(Data excerpts Opens)
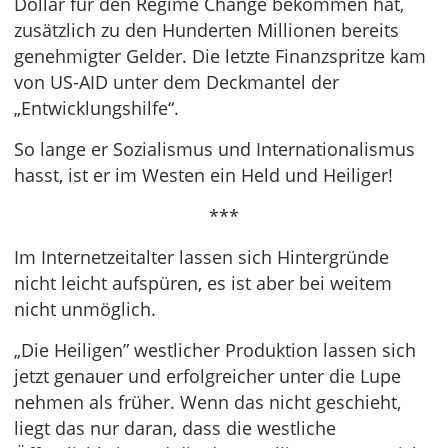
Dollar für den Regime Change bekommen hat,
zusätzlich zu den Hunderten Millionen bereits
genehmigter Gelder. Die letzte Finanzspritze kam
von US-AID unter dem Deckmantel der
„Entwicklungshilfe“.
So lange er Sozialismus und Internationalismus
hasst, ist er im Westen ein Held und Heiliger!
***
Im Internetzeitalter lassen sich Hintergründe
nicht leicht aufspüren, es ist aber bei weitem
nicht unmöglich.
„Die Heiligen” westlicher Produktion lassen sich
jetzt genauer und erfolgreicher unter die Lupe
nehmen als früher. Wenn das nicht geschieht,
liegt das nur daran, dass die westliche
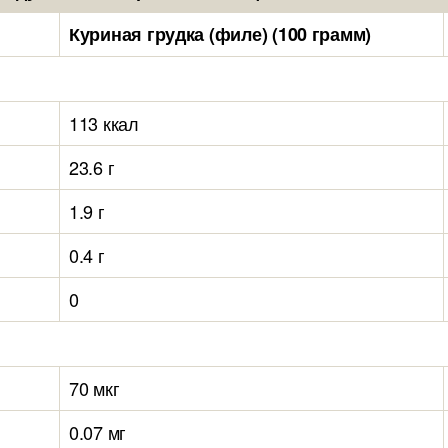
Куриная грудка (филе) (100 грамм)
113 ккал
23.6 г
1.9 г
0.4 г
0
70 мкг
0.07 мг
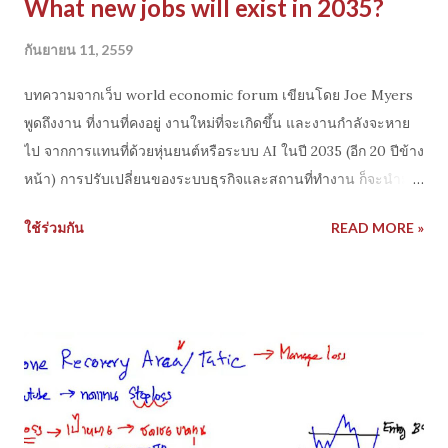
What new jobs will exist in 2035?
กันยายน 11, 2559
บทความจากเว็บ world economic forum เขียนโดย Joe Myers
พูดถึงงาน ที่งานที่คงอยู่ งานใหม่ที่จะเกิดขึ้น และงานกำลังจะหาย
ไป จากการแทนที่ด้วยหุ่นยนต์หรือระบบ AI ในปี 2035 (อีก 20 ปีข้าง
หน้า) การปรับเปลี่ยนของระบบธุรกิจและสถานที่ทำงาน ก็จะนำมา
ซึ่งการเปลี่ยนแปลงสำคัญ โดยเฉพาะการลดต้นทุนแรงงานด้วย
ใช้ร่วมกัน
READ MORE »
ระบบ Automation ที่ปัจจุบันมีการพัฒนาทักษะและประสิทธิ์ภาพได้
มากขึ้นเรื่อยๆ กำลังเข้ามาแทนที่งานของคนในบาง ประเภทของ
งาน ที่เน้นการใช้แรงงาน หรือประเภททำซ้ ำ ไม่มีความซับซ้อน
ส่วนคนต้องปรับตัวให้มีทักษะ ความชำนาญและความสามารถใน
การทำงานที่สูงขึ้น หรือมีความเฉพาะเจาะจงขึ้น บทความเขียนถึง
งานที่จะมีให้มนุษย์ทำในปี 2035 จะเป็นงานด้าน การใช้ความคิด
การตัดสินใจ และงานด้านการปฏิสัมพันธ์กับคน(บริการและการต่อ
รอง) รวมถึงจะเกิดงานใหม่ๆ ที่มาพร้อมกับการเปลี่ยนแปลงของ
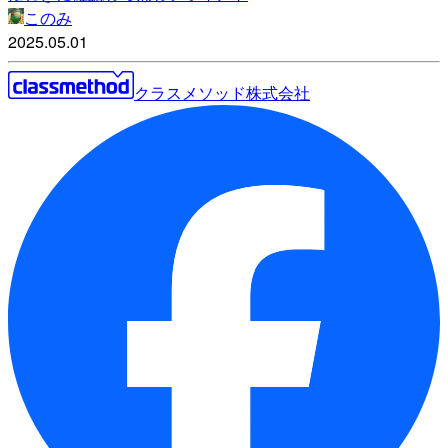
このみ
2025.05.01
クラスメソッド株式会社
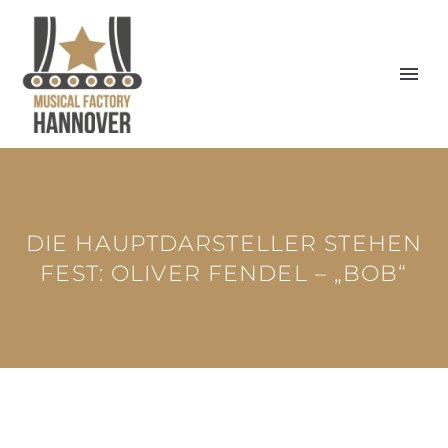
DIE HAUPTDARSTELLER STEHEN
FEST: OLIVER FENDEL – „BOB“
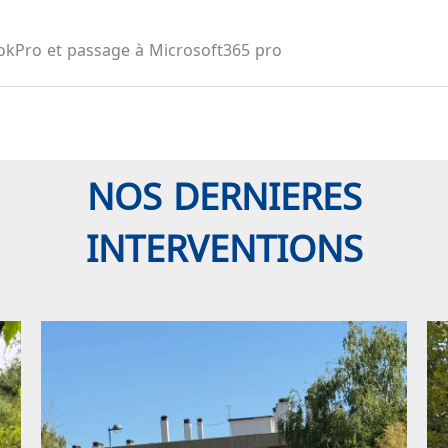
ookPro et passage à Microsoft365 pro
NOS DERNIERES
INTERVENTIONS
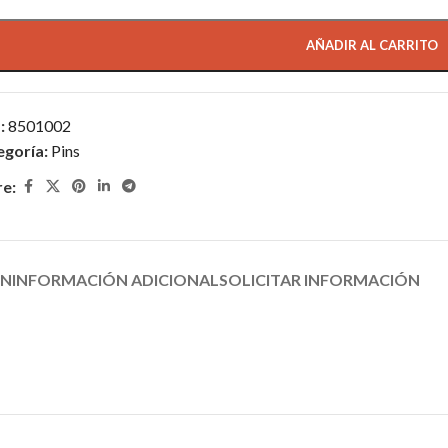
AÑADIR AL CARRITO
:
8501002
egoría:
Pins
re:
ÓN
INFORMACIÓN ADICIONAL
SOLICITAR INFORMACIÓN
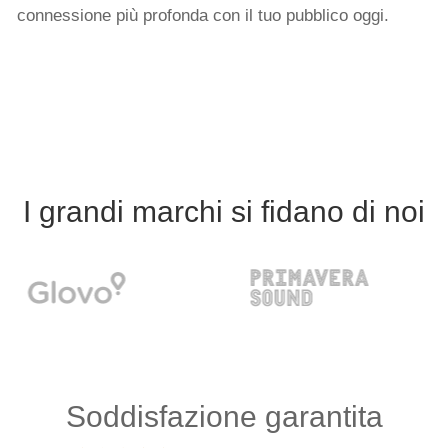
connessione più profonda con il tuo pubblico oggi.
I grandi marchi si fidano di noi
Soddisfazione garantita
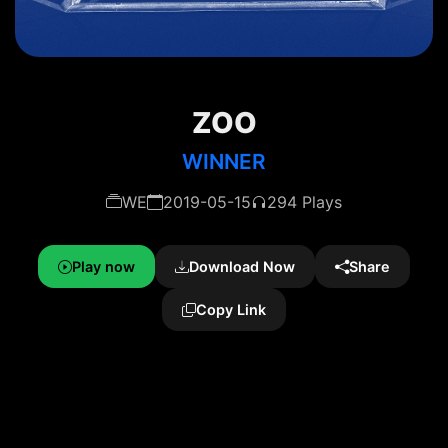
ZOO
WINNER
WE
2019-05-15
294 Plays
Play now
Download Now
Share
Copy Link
(Data excerpts Closes)
Arrange the text lines from all the records above as a Markdown table with two columns, No. for the row number and Text for the line, and skip any blank lines. Leave the pictures out of the table.

> [Response box]
| No. | Text |
|---|---|
| 1 | Dollar für den Regime Change bekommen hat, |
| 2 | zusätzlich zu den Hunderten Millionen bereits |
| 3 | genehmigter Gelder. Die letzte Finanzspritze kam |
| 4 | von US-AID unter dem Deckmantel der |
| 5 | „Entwicklungshilfe“. |
| 6 | So lange er Sozialismus und Internationalismus |
| 7 | hasst, ist er im Westen ein Held und Heiliger! |
| 8 | *** |
| 9 | Im Internetzeitalter lassen sich Hintergründe |
| 10 | nicht leicht aufspüren, es ist aber bei weitem |
| 11 | nicht unmöglich. |
| 12 | „Die Heiligen” westlicher Produktion lassen sich |
| 13 | jetzt genauer und erfolgreicher unter die Lupe |
| 14 | nehmen als früher. Wenn das nicht geschieht, |
| 15 | liegt das nur daran, dass die westliche |
| 16 | Куриная грудка (филе) (100 грамм) |
| 17 | 113 ккал |
| 18 | 23.6 г |
| 19 | 1.9 г |
| 20 | 0.4 г |
| 21 | 0 |
| 22 | 70 мкг |
| 23 | 0.07 мг |
| 24 | What new jobs will exist in 2035? |
| 25 | กันยายน 11, 2559 |
| 26 | บทความจากเว็บ world economic forum เขียนโดย Joe Myers |
| 27 | พูดถึงงาน ที่งานที่คงอยู่ งานใหม่ที่จะเกิดขึ้น และงานกำลังจะหาย |
| 28 | ไป จากการแทนที่ด้วยหุ่นยนต์หรือระบบ AI ในปี 2035 (อีก 20 ปีข้าง |
| 29 | หน้า) การปรับเปลี่ยนของระบบธุรกิจและสถานที่ทำงาน ก็จะนำมา |
| 30 | ซึ่งการเปลี่ยนแปลงสำคัญ โดยเฉพาะการลดต้นทุนแรงงานด้วย |
| 31 | ใช้ร่วมกัน |
| 32 | READ MORE » |
| 33 | ระบบ Automation ที่ปัจจุบันมีการพัฒนาทักษะและประสิทธิ์ภาพได้ |
| 34 | มากขึ้นเรื่อยๆ กำลังเข้ามาแทนที่งานของคนในบาง ประเภทของ |
| 35 | งาน ที่เน้นการใช้แรงงาน หรือประเภททำซ้ ำ ไม่มีความซับซ้อน |
| 36 | ส่วนคนต้องปรับตัวให้มีทักษะ ความชำนาญและความสามารถใน |
| 37 | การทำงานที่สูงขึ้น หรือมีความเฉพาะเจาะจงขึ้น บทความเขียนถึง |
| 38 | งานที่จะมีให้มนุษย์ทำในปี 2035 จะเป็นงานด้าน การใช้ความคิด |
| 39 | การตัดสินใจ และงานด้านการปฏิสัมพันธ์กับคน(บริการและการต่อ |
| 40 | รอง) รวมถึงจะเกิดงานใหม่ๆ ที่มาพร้อมกับการเปลี่ยนแปลงของ |
| 41 | このみ |
| 42 | 2025.05.01 |
| 43 | クラスメソッド株式会社 |
| 44 | DIE HAUPTDARSTELLER STEHEN |
| 45 | FEST: OLIVER FENDEL – „BOB“ |
| 46 | ookPro et passage à Microsoft365 pro |
| 47 | NOS DERNIERES |
| 48 | INTERVENTIONS |
| 49 | AÑADIR AL CARRITO |
| 50 | : |
| 51 | 8501002 |
| 52 | egoría: |
| 53 | Pins |
| 54 | re: |
| 55 | ÓN |
| 56 | INFORMACIÓN ADICIONAL |
| 57 | SOLICITAR INFORMACIÓN |
| 58 | connessione più profonda con il tuo pubblico oggi. |
| 59 | I grandi marchi si fidano di noi |
| 60 | Soddisfazione garantita |
| 61 | ZOO |
| 62 | WINNER |
| 63 | WE |
| 64 | 2019-05-15 |
| 65 | 294 Plays |
| 66 | Play now |
| 67 | Download Now |
| 68 | Share |
| 69 | Copy Link |